The critical moment came late on March 2, when the Russian tactical battalion approached the bridges that span the Mertvovod. The Ukrainians had rigged three bridges with explosives, which they detonated. “This meant the Russian army had to stay there. They couldn’t move further because the bridges were gone,” Velichko said. “They were stuck.”
Ukrainians then poured fire into the Russian column, using Javelin anti-tank missiles, rocket-propelled grenades, and whatever else came to hand. “It was a colossal effort by the whole town,” Alexander, a shopkeeper, told the BBC, which produced a startling report from Voznesensk last week. “We used hunting rifles, people threw bricks and jars.” Alexander filmed himself fighting the Russians with an AK-47 rifle, shouting: “Come on my little beauties!”
The Russians retreated to a nearby village, Rakove, where Velichko said they started establishing military positions in homes. “They knew that our army wouldn’t hit them, because they were with civilians,” he said.
In Rakove, Svetlana Nikolaevna, 59, sheltered in a cellar while the Russians turned her home into a field hospital.

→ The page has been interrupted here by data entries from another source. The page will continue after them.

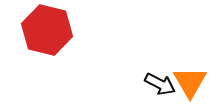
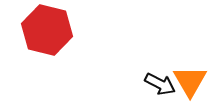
orange triangle: moved 1 px up
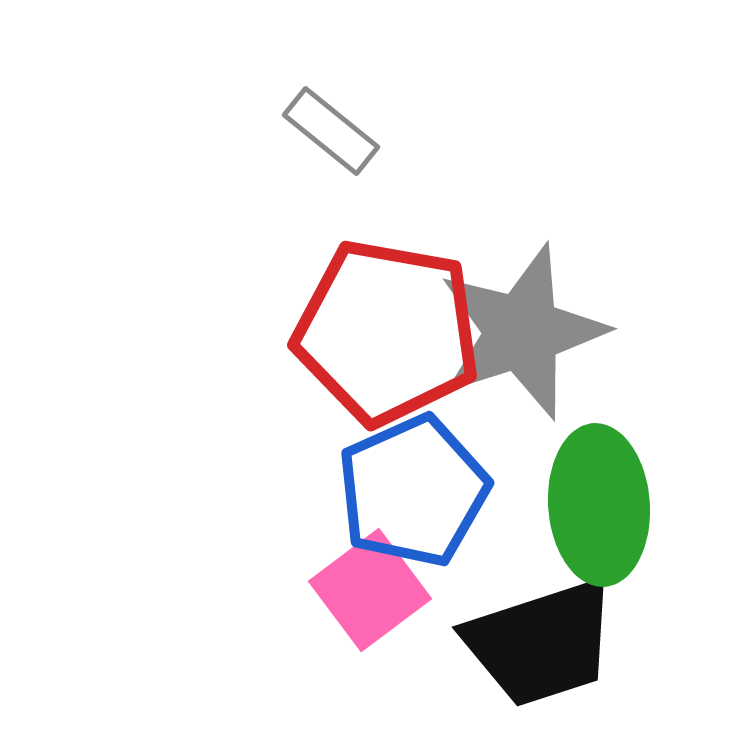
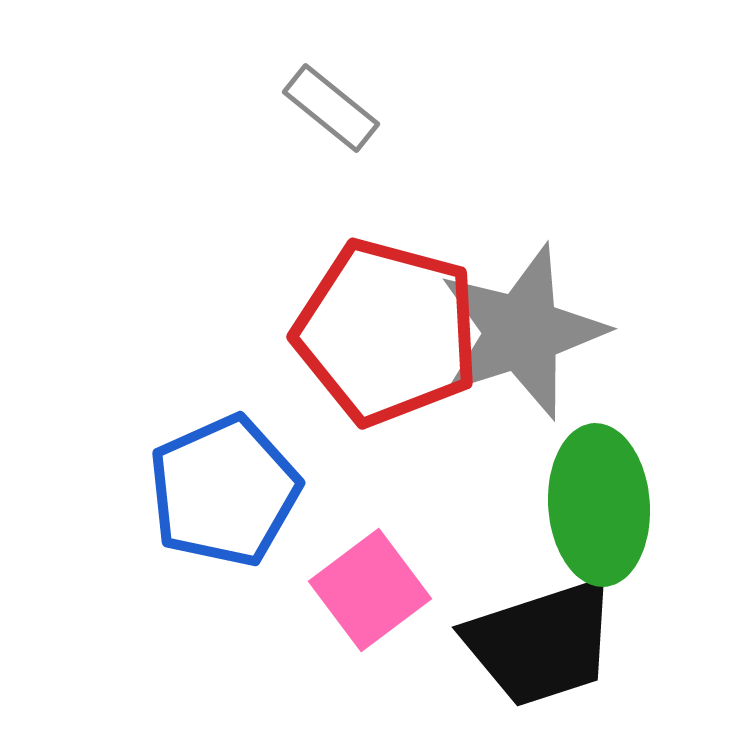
gray rectangle: moved 23 px up
red pentagon: rotated 5 degrees clockwise
blue pentagon: moved 189 px left
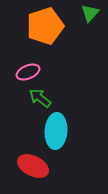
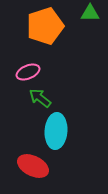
green triangle: rotated 48 degrees clockwise
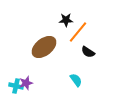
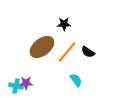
black star: moved 2 px left, 4 px down
orange line: moved 11 px left, 20 px down
brown ellipse: moved 2 px left
purple star: rotated 16 degrees clockwise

She found bloodstains on her door. “I came back to get some clothes on the second day,” she told the BBC. “There were wounded people lying everywhere. Ten of them, I think. I’ve cleared up most of the blood.”
On day two of the battle, March 3, Velichko and the local authorities worked to evacuate civilians from Rakove in “green corridors”. Meanwhile, the Ukrainian military continued to inflict heavy losses. The next day, the Russians began their retreat. Ukrainian officials in the city estimate that the Russians left behind as many as 30 of their 43 tanks, along with personnel carriers, rocket launchers, trucks and an Mi-24 attack helicopter that was shot down.
By March 6, the Russians were gone and Ukrainian troops were sweeping their positions for stragglers. The Russians sent a helicopter to pick up some of the bodies, but many were left behind. Villagers buried a few. The town’s undertaker, Mykhailo Sokurenko, searched the surrounding fields for more Russian bodies. “I don’t consider them human beings [after what they did here],” he told the BBC. “But it would be wrong to just leave them . . . still frightening people even after their deaths.”
Ukrainian officials estimated that 100 Russians died in the battle. They did not release figures for Ukrainian casualties, but about ten civilians died during the fighting, and two more after hitting a landmine afterwards, officials told The Wall Street Journal.
How did the Ukrainians manage to defy such overwhelming odds? How did soldiers fighting without tanks or armour alongside furious pensioners overcome a Russian tactical battalion with more than 40 tanks? The battle for Voznesensk encapsulates what has become a familiar pattern in this war. Despite their military superiority, Russians planned for the battle inadequately, and then blundered into a determined resistance making the most of their home advantage. Instead of cutting off much of southern Ukraine, the invaders were sent home to lick their wounds in what was one of the most decisive battles of the war so far.